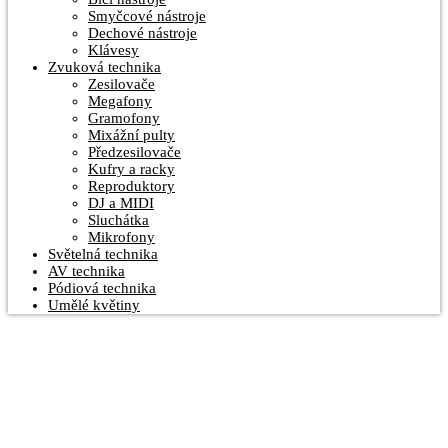
Smyčcové nástroje
Dechové nástroje
Klávesy
Zvuková technika
Zesilovače
Megafony
Gramofony
Mixážní pulty
Předzesilovače
Kufry a racky
Reproduktory
DJ a MIDI
Sluchátka
Mikrofony
Světelná technika
AV technika
Pódiová technika
Umělé květiny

########

[ABOUT THIS TASK] Count the lines in the entries above that contain the word "nástroje", and give only the number.

[RESPONSE] 2